Exercise brief:
Here are some records; copy every line that holds the word "space".

[Saved entries]
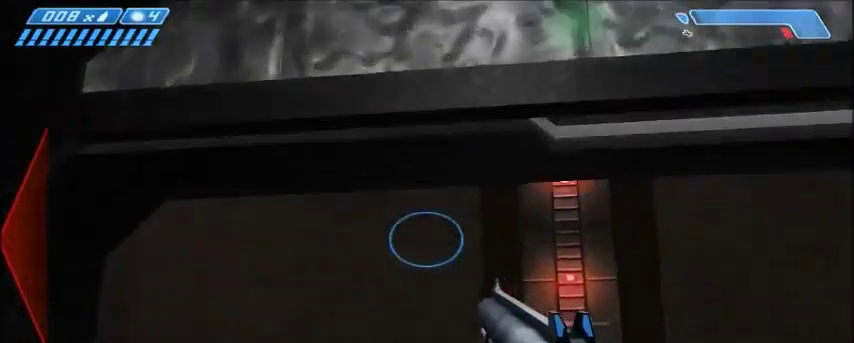
{"keys": ["w"], "mouse": [], "events": []}
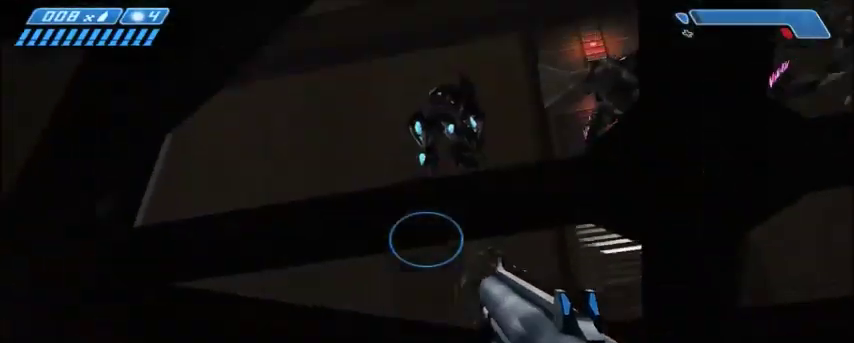
{"keys": ["a", "w"], "mouse": [], "events": [[267, "a", "down"]]}
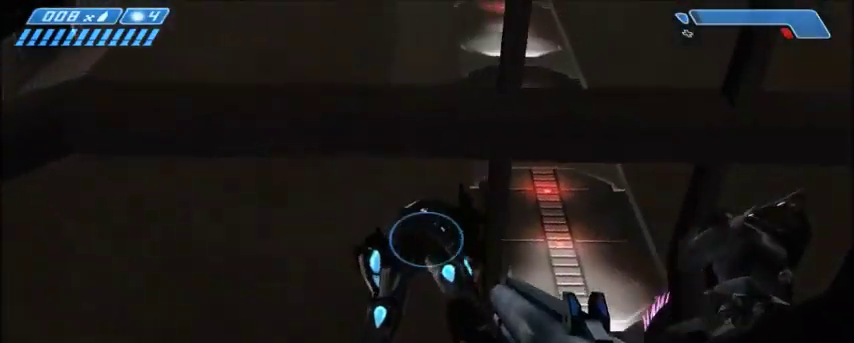
{"keys": ["w"], "mouse": [], "events": [[201, "a", "up"]]}
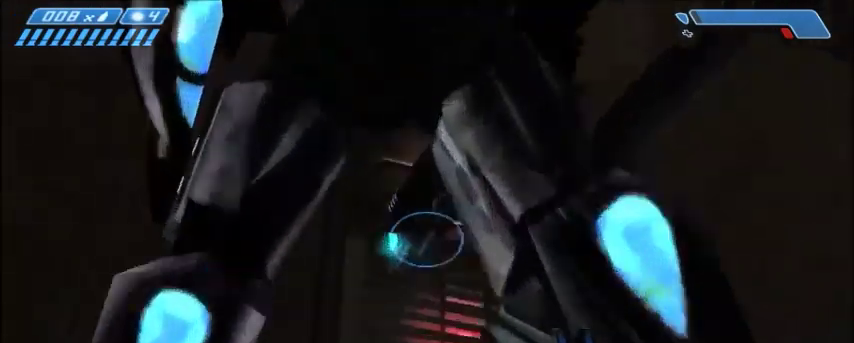
{"keys": ["w"], "mouse": [], "events": [[33, "f", "down"], [133, "a", "down"], [133, "f", "up"], [300, "a", "up"]]}
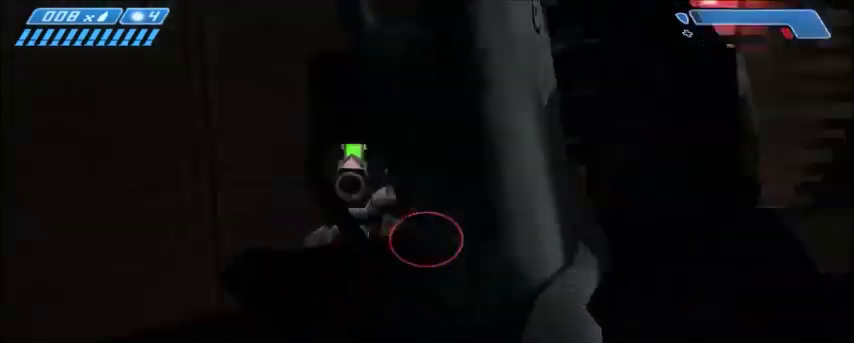
{"keys": ["d"], "mouse": ["left"], "events": [[167, "d", "down"], [267, "w", "up"], [301, "mouse_left", "down"], [368, "mouse_left", "up"], [434, "mouse_left", "down"]]}
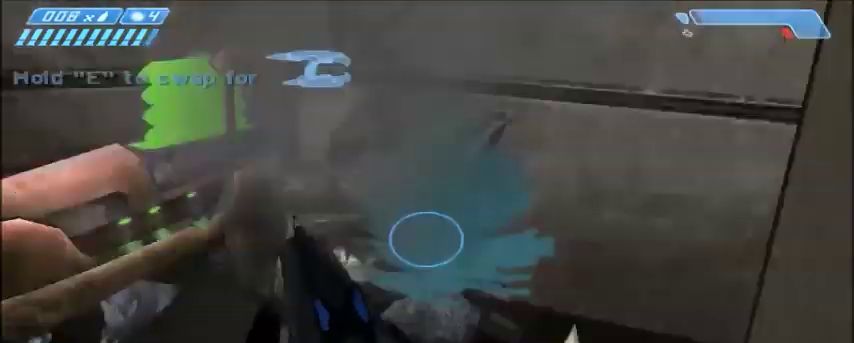
{"keys": ["s"], "mouse": [], "events": [[33, "s", "down"], [67, "mouse_left", "up"], [133, "mouse_left", "down"], [234, "mouse_left", "up"], [334, "d", "up"]]}
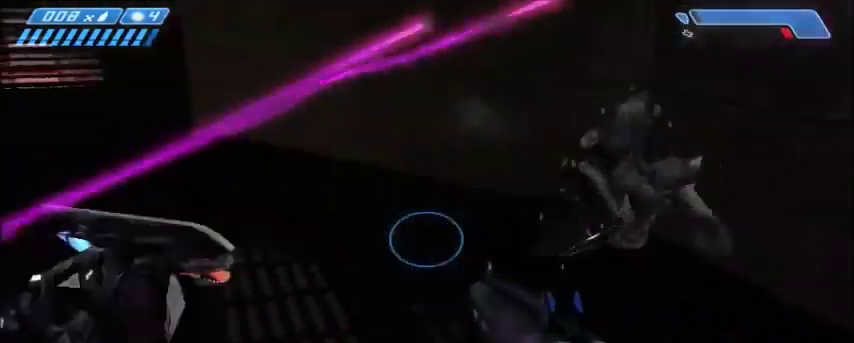
{"keys": ["s"], "mouse": [], "events": [[134, "space", "down"], [267, "space", "up"]]}
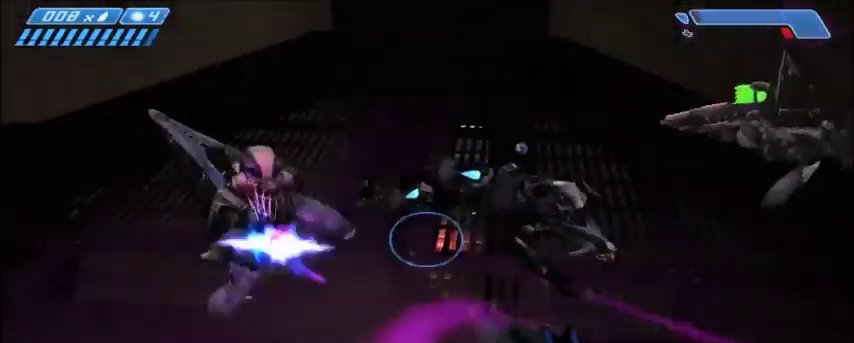
{"keys": ["s"], "mouse": [], "events": [[200, "d", "down"], [400, "d", "up"]]}
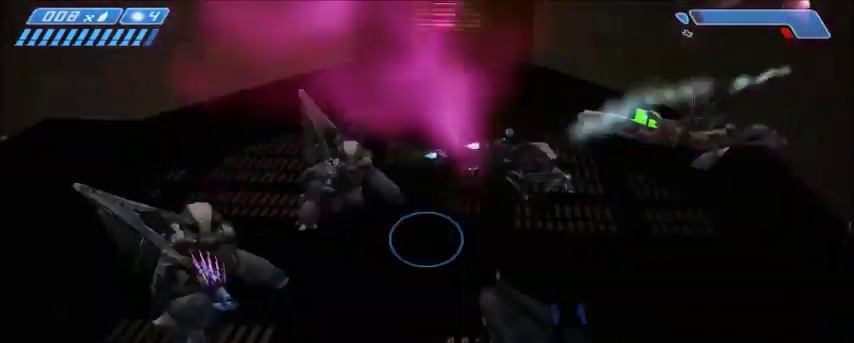
{"keys": ["s"], "mouse": [], "events": []}
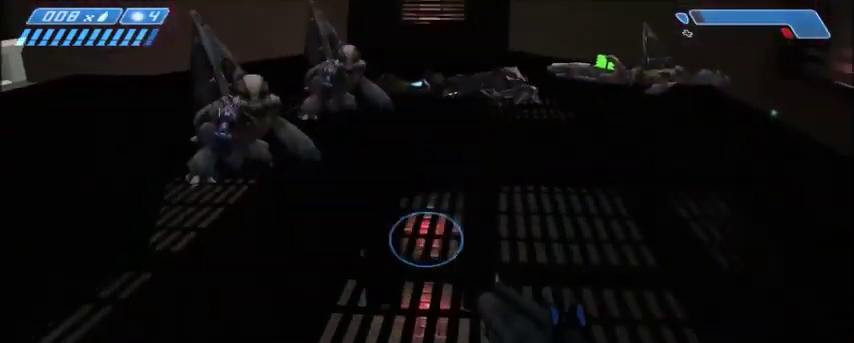
{"keys": ["s"], "mouse": [], "events": [[33, "space", "down"], [300, "space", "up"]]}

Answer to this task:
{"keys": ["s"], "mouse": [], "events": [[134, "space", "down"], [267, "space", "up"]]}
{"keys": ["s"], "mouse": [], "events": [[33, "space", "down"], [300, "space", "up"]]}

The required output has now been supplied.